È uscito lo scorso novembre un romanzo scritto da Manuele Marigolli, ex segretario generale del maggior sindacato cittadino, attualmente presidente del Caf della Cgil regionale. Il libro è intitolato “Fra l’Arno e la strada”, è pubblicato nella collana “La Toscana racconta” delle Edizioni Polistampa di Firenze. L’autore è all’esordio in veste di narratore.
Si tratta di un racconto in gran parte autobiografico; l’autore immagina di essere un anziano e malato professionista di Prato, con alle spalle un grande impegno politico nel Pci e nella sinistra e con alcune grandi passioni: l’amore per la famiglia, la caccia alla beccaccia e la Fiorentina, che decide di porre fine alla propria vita. Per farlo si reca sulle montagne dell’Appennino, dove ha avuto la propria iniziazione alla caccia, accompagnato dal cane di una giovane amica: in tal modo inizia un viaggio all’indietro, fatto di flash back che raccontano gli episodi chiave della storia della famiglia dell’autore e suoi personali.
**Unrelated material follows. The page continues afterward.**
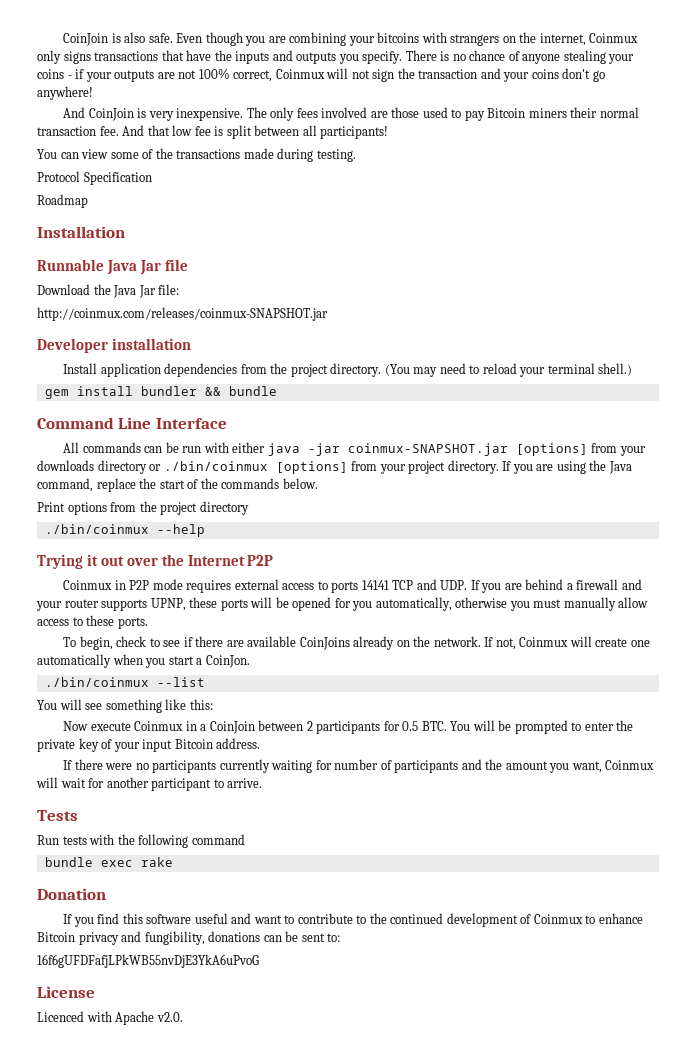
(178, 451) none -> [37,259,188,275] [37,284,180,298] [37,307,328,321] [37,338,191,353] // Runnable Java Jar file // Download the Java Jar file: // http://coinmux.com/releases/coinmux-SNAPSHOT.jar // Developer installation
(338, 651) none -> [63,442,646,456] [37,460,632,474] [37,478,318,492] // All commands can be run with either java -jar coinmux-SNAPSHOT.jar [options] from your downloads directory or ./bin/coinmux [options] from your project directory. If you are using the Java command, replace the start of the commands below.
La trama del libro si srotola intrecciando i racconti dei familiari con le esperienze personali: la guerra, il fascismo, l’occupazione tedesca, il nonno materno morto in un campo di prigionia e le sofferenze di chi resta; l’iniziazione politica, il nonno paterno comunista e in lutto per la morte di Togliatti nell’agosto del 1964, la nonna paterna controcorrente e femminista ante litteram; la pesca nel fiume, il lavoro dei renaioli, le risse e l’amicizia, l’amore. Fattore discriminante della storia come elemento che determina la fine dell’innocenza e l’inizio della maturità è la piena dell’Arno del novembre 1966, quella che sarà chiamata “l’alluvione di Firenze”.
Attraverso la rievocazione di tutti questi episodi, il protagonista, che ha un nome significativo: Libero, cerca senza dirlo le ragioni, se ancora ne esistono, per evitare di compiere il gesto estremo già deciso, ma certe decisioni non sono mai definitive. Se le troverà o meno non è compito nostro svelare, tocca al lettore accertarlo leggendo il libro fino alla fine.
Spiccano nella narrazione alcune figure femminili, le nonne, la mamma, la moglie, la giovane amica-scienziata che affida il cane a Libero, la figlia: tutte descritte a tinte forti, tutte ben delineate nella personalità, nel portamento, nel carattere. In fondo questo è un libro di forti personalità, di gente che non la beve, che si spende fino in fondo, che non si sgomenta e pensa di affidare alla propria forza di volontà la risoluzione dei problemi: la nonna che salva un figlio che sta affogando in Arno, il babbo che invita a prendere gli attrezzi e a spalare la mota, senza perdersi in piagnistei sulla tragedia appena vissuta.
Anche Libero è chiamato a decidere, ora che, per parafrasare Woody Allen, Marx è morto (è finito l’ideale comunista), la caccia è morta (i medici glie l’hanno vietata) e anche la Fiorentina non si sente tanto bene… E’ un racconto che si muove tra il neorealismo (c’è anche una citazione di “Riso Amaro” di De Santis) e la modernità dei satellitari, dei treni pneumatici e del gioco virtuale, in una ricerca della parola che sa trasformare la cronaca in epopea, secondo la migliore tradizione della letteratura popolare. Non mancano tuttavia citazioni dotte, come la montaliana “cellula di miele”. È un libro che merita di essere letto e amato.